What I really wanted to know was, how do they discover these bands? Where do they listen to music and how do they obtain it? The internet has changed so dramatically over the last 10 years I’ve barely kept up. I was awaiting some really amazing responses. Maybe a blog they follow? Maybe some amazing viral internet campaigns? I found their responses somewhat surprising and yet at the same time not so.
When I asked where they discovered the music they listen to, answers were typically ‘through friends’, ‘my Dad’ and ‘music TV channels’. Eh? What is this, the eighties? People talking to each other about music? Music channels? Surely teenagers only communicate through Facebook and twitter, writing ‘lol’ even when they’re not laughing.
Okay, so how do they listen to music? ‘Borrow CDs from friend’, ‘Torrent’, ‘YouTube’… Do you use Spotify? ‘No’. I asked many kids this question and hardly any of them do.
What seems apparent then, is that even though technology has changed and continues to change in amazing ways, the next generation of music listeners are still just as human as we are.

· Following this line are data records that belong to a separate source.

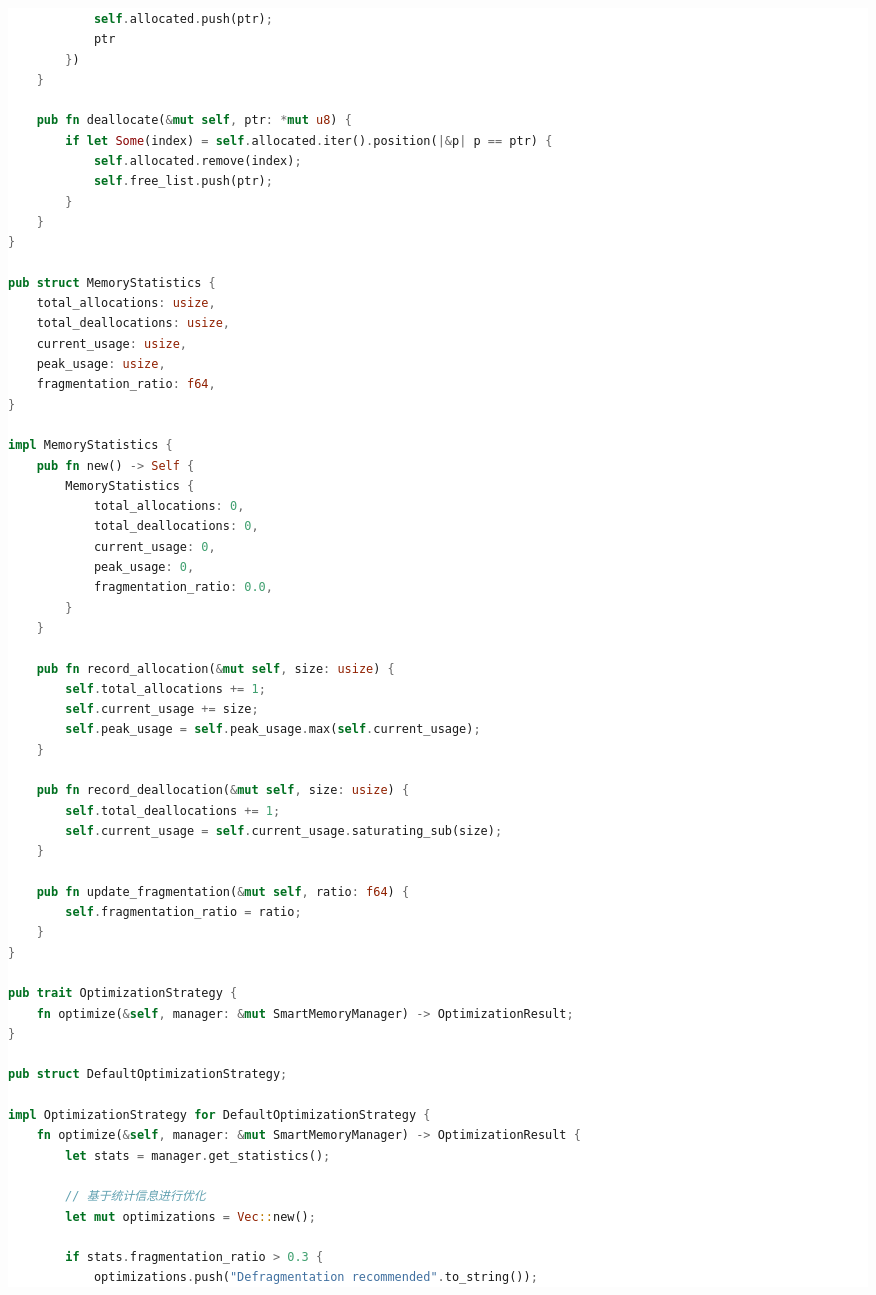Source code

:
 ```rust
            self.allocated.push(ptr);
            ptr
        })
    }
    
    pub fn deallocate(&mut self, ptr: *mut u8) {
        if let Some(index) = self.allocated.iter().position(|&p| p == ptr) {
            self.allocated.remove(index);
            self.free_list.push(ptr);
        }
    }
}

pub struct MemoryStatistics {
    total_allocations: usize,
    total_deallocations: usize,
    current_usage: usize,
    peak_usage: usize,
    fragmentation_ratio: f64,
}

impl MemoryStatistics {
    pub fn new() -> Self {
        MemoryStatistics {
            total_allocations: 0,
            total_deallocations: 0,
            current_usage: 0,
            peak_usage: 0,
            fragmentation_ratio: 0.0,
        }
    }
    
    pub fn record_allocation(&mut self, size: usize) {
        self.total_allocations += 1;
        self.current_usage += size;
        self.peak_usage = self.peak_usage.max(self.current_usage);
    }
    
    pub fn record_deallocation(&mut self, size: usize) {
        self.total_deallocations += 1;
        self.current_usage = self.current_usage.saturating_sub(size);
    }
    
    pub fn update_fragmentation(&mut self, ratio: f64) {
        self.fragmentation_ratio = ratio;
    }
}

pub trait OptimizationStrategy {
    fn optimize(&self, manager: &mut SmartMemoryManager) -> OptimizationResult;
}

pub struct DefaultOptimizationStrategy;

impl OptimizationStrategy for DefaultOptimizationStrategy {
    fn optimize(&self, manager: &mut SmartMemoryManager) -> OptimizationResult {
        let stats = manager.get_statistics();
        
        // 基于统计信息进行优化
        let mut optimizations = Vec::new();
        
        if stats.fragmentation_ratio > 0.3 {
            optimizations.push("Defragmentation recommended".to_string());
```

Remember that when you’re promoting your band.
MySpace marketing is a tricky area to get right for musicians and bands. It’s very easy to waste time and effort pursuing new fans and listeners from across the internet without actually getting anywhere.
It’s hard to tell where MySpace is going and where it’s place will be in the next few years as inevitably the social networking landscape will evolve and develop further. Facebook and Twitter are arguably the most popular websites at the moment but with these two it’s quite difficult to accumulate new listeners on a large scale.
Unlike Facebook and Twitter, MySpace still allows you to send friend requests to people you don’t necessarily know and because of the nature of MySpace, people will likely accept. The only issue I see is that with millions of accounts on their system, there is a high chance that a lot of people no longer use their accounts preferring to use other social networks. This leaves musicians in a situation where they send 500 friend requests in a day and only 20 accept because you happened to have sent 480 requests to people who no longer use their accounts. When looking for new fans on MySpace, here are a few points to consider:
– You need to add people who are interested in your type of music. This helps you stand the best chance of gaining a new fan.
– You need to add people who actively use their MySpace accounts.
– The best scenario is to add people who are currently online or who have been online very recently. Chances are, if they are surfing the internet they may spend more time listening to your music.
So how do you send friend requests whilst covering all of these areas? Well, let’s say for example you are in a band that sounds like Green Day or Blink 182. What you need to do is visit their MySpace pages and select ‘View all of Green Day’s friends’. You’ll be taken to a page that lists all of their friends. Now if this band is popular, they will have hundreds of thousands of friends. Don’t worry, you’re not going to add them all.
What you need to do is select ‘New Friends’ from the drop-down menu at the top. You will then be presented with a list of 50 users who have recently added the band as a friend. By adding these users in particular you are targeting fans of your particular style of music whilst ensuring they are active MySpace users.
It’s worth having a list of 5 or 6 other bands similar to yours that you can do this with on a daily basis. Doing this alone should save you time and effort whilst ensuring your getting a decent return (in terms of friend numbers) for your efforts.